The night before, when Anthony had come to the bed I was forced to sleep in, he had slipped beside me under the comforter and almost immediately fallen asleep. He didn’t touch me, but I was afraid to move because I might wake him. I didn’t hear him get up. I was so terrified of falling asleep that I didn’t close my eyes for hours and hours. I think I passed out rather than fell asleep. It couldn’t have been for very long. When I opened my eyes, I saw him at the stove. Just as he had promised, he had risen early and begun to prepare French toast for our breakfast and brew coffee. The aromas quickly filled the basement apartment, which had otherwise smelled rancid and damp despite how clean it was kept.
“Good morning, good morning,” he sang, seeing me awaken. “I hope you slept as well as I did. That’s a new mattress. First time anyone’s slept on it. How’d you like it?”
He turned back to the stove. As he worked, he babbled on and on about the different dinners he would prepare for us, talking enthusiastically about recipes as if I had come here willingly and was looking forward to spending the rest of my life with him.
“You have no idea how happy I am that you’re here. It’s so damn sad to have only yourself to cook and bake for,” he said. “It’s as bad as an artist creating a picture and not having anyone to look at it. Sure, you can be happy about what you’ve done, but it’s pleasing someone else that matters most, don’tcha think? That’s what Ma used ta say. Whatcha think? She was right, right? My ma was full of wisdom. Pop used ta say, ‘Your mother’s so brim full of sagacity that words come pouring out of her ears and eyes.’ I had to go look up sagacity in the dictionary. I think I told you my father was a big reader, right? He didn’t have much more formal education than high school, but he liked to read anything and everything. He’d read the back of a cereal box if there was nothing else around. He wasn’t much of a talker, though. I guess he was shy that way, but get him mad, and he’d give you a what-for that could go on for hours, even days.”

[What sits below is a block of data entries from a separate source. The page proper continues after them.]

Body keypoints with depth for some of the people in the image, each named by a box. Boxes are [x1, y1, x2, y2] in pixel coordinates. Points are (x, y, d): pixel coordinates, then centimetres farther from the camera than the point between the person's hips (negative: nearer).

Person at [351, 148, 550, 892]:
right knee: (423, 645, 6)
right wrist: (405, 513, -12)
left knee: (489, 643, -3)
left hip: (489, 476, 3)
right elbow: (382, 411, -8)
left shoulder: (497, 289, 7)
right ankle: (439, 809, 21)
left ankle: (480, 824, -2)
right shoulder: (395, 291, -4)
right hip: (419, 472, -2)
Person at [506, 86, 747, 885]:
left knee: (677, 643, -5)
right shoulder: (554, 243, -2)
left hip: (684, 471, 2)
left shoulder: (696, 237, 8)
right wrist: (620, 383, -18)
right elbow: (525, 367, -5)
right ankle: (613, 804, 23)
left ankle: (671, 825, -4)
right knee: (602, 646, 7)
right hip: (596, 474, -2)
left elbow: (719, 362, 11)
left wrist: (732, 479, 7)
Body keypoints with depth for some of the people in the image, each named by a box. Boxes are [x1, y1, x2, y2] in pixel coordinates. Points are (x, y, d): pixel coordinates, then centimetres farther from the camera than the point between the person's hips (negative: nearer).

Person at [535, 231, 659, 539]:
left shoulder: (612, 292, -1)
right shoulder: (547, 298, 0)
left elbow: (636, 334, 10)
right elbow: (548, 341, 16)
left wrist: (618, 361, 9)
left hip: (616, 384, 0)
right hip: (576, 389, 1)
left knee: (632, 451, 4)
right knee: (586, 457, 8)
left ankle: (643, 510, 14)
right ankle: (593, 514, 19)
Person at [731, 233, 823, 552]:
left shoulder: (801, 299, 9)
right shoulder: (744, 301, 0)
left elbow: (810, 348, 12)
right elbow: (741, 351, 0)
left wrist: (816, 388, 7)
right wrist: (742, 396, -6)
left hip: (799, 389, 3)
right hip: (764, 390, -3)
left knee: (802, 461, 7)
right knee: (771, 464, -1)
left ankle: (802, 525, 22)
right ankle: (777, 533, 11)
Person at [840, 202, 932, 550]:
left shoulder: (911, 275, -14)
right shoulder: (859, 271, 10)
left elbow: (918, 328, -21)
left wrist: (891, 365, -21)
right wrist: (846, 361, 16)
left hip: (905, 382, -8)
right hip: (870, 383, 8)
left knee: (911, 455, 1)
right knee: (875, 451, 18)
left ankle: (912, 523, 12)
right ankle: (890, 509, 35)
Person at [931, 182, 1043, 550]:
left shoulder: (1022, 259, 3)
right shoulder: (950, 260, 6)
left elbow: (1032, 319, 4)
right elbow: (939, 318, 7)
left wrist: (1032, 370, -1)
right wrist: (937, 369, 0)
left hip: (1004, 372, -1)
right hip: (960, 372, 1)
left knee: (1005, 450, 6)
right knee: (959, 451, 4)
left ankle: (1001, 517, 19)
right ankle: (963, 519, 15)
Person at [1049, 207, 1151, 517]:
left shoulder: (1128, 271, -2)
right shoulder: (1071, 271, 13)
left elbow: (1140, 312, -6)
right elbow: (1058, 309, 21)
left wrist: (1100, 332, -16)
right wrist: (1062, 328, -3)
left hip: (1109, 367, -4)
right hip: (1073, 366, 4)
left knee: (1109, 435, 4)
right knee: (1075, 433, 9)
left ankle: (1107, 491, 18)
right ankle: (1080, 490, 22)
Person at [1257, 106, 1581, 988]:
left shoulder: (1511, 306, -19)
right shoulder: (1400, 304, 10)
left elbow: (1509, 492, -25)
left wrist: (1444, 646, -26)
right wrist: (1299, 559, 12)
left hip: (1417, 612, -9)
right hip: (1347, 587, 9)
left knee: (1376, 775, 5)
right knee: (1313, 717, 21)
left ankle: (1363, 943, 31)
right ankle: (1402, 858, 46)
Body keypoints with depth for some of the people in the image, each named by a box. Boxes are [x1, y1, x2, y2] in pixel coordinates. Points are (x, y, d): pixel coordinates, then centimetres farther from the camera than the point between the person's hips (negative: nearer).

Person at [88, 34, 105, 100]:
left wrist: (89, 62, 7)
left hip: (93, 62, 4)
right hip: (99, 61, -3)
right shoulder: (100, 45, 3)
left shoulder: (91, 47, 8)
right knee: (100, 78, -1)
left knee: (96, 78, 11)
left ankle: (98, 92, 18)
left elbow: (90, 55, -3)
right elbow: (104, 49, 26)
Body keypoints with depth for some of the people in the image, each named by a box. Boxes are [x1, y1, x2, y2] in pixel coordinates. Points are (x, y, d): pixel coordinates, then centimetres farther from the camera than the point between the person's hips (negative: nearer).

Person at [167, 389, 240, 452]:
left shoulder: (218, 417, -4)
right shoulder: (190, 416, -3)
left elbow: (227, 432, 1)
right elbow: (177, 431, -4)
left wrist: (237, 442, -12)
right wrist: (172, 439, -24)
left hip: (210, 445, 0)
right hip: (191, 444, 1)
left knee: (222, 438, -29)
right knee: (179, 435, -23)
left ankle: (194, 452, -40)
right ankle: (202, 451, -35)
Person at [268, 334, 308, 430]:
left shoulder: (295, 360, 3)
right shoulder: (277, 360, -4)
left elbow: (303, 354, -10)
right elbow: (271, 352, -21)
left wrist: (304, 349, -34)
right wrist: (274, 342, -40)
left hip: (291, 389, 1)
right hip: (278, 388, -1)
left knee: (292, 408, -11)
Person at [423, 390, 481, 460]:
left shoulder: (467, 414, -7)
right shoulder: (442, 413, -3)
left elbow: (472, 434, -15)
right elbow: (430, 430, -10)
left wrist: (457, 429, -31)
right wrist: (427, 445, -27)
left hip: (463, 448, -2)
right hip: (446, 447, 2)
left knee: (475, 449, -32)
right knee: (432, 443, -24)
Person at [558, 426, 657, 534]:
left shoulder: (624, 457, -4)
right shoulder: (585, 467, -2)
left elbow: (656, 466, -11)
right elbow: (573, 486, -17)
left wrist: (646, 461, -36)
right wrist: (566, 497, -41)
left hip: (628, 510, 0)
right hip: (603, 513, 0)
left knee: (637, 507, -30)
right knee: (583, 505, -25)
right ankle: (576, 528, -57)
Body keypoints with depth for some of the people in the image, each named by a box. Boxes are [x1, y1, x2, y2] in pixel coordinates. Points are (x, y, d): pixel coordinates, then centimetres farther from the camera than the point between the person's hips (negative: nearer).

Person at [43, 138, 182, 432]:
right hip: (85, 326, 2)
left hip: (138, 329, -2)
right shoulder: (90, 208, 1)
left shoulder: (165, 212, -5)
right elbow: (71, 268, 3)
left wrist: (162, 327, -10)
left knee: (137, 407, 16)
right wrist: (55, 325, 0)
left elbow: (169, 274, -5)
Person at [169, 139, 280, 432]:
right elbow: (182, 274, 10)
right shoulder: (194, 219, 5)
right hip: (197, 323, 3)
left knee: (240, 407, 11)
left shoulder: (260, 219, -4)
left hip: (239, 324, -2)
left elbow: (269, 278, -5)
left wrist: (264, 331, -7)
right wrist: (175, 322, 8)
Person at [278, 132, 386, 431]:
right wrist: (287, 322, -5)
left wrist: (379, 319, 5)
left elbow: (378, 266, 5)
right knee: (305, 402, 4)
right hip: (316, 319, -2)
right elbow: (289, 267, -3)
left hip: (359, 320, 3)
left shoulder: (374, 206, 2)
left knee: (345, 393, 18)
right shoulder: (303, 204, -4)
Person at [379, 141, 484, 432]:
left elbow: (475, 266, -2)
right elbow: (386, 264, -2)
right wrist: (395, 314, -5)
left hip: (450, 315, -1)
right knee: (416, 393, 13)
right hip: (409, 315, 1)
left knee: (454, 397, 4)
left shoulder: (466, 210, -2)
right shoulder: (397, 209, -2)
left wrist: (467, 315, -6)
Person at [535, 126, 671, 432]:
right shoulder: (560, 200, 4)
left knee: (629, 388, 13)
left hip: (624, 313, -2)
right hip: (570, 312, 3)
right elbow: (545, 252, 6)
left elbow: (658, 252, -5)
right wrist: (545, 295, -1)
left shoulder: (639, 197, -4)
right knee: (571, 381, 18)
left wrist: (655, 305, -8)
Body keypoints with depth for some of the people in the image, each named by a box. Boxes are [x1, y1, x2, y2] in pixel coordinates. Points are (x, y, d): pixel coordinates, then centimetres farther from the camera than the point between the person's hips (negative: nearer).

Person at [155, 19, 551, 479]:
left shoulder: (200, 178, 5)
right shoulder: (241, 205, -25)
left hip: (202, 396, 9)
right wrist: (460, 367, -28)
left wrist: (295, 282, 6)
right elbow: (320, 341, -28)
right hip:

He paused and smiled. “Look at me going on and on about myself and my parents when you didn’t even have a chance to say good morning. Excitement’s no excuse for bad manners.”
How could he think I was going to say good morning? The moment I awoke, I vowed not to speak to him. Perhaps my silence would convince him that his fantasy romance would not happen, and he would give up and turn me loose. Was that hope a bigger fantasy? Was I deliberately naive because I was afraid of facing the truth that I was trapped and so well hidden that no one might find me? I could be here for years. The night had passed, and no one had come to rescue me. Surely my mother and my twin sister, Haylee, were frantic by now, but I knew the police usually wanted to wait to see if a person had deliberately disappeared, run away. It was typical of teenagers.
And yet Haylee could certainly convince them that this wasn’t the situation in my case. By now, as reluctant as she was and as guilty as she would be because it was all her fault, she would have to show them her Internet correspondence and explain how she had sent me on an errand that surely led to my abduction. She’d have to confess that our going to the movie was a ruse, that we—and there was no way I couldn’t confess to having gone along with it—were planning for her, not me, to meet her Internet boyfriend.
She’d have to explain that once we were in the theater, she’d suddenly had a terrible stomachache and thrown up in the bathroom, then sent me to tell Anthony she would not be able to meet him as they had planned. She might have a full-blown flu and still be sick to her stomach, but I was confident that Mother would force her to explain it all to the police. They would have come quickly to that closed-down coffee shop and maybe located someone who had seen something. If not, by now, Haylee would have surely shown them what she had on her computer.